In this work we investigate the spherical collapse model in flat FRW dark energy universes. We consider the Holographic Dark Energy (HDE) model as a dynamical dark energy scenario with a slowly time-varying equation-of-state (EoS) parameter $w_{\rm de}$ in order to evaluate the effects of the dark energy component on structure formation in the universe. We first calculate the evolution of density perturbations in the linear regime for both phantom and quintessence behavior of the HDE model and compare the results with standard Einstein-de Sitter (EdS) and $\Lambda$CDM models.
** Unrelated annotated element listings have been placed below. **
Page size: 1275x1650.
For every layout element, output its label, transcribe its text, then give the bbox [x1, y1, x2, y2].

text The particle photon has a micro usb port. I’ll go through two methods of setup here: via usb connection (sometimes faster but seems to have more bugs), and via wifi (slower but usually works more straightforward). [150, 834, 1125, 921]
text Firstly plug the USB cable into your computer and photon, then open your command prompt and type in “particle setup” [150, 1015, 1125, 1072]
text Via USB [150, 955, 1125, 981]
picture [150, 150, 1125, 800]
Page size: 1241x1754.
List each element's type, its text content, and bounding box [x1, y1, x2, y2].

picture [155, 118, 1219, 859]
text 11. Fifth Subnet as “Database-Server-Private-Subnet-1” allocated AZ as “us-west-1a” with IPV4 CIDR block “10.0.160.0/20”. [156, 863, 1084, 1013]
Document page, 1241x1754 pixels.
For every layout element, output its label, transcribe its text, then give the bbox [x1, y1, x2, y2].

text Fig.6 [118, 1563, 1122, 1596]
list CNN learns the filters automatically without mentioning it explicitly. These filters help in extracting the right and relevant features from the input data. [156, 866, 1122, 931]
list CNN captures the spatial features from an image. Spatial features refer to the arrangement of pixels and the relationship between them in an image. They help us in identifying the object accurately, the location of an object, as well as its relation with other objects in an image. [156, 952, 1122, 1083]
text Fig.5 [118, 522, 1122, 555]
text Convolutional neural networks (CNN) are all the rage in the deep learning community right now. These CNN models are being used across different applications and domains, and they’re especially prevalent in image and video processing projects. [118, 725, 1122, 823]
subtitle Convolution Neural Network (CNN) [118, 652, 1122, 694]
We then calculate the evolution of two characterizing parameters in the spherical collapse model, i.e., the linear density threshold $\delta_{\rm c}$ and the virial overdensity parameter $\Delta_{\rm vir}$. We show that in HDE cosmologies the growth factor $g(a)$ and the linear overdensity parameter $\delta_{\rm c}$ fall behind the values for a $\Lambda$CDM universe while the virial overdensity $\Delta_{\rm vir}$ is larger in HDE models than in the $\Lambda$CDM model. We also show that the ratio between the radius of the spherical perturbations at the virialization and turn-around time is smaller in HDE cosmologies than that predicted in a $\Lambda$CDM universe. Hence the growth of structures starts earlier in HDE models than in $\Lambda$CDM cosmologies and more concentrated objects can form in this case. It has been shown that the non-vanishing surface pressure leads to smaller virial radius and larger virial overdensity $\Delta_{\rm vir}$. We compare the predicted number of halos in HDE cosmologies and find out that in general this value is smaller than for $\Lambda$CDM models at higher redshifts and we compare different mass function prescriptions. Finally, we compare the results of the HDE models with observations.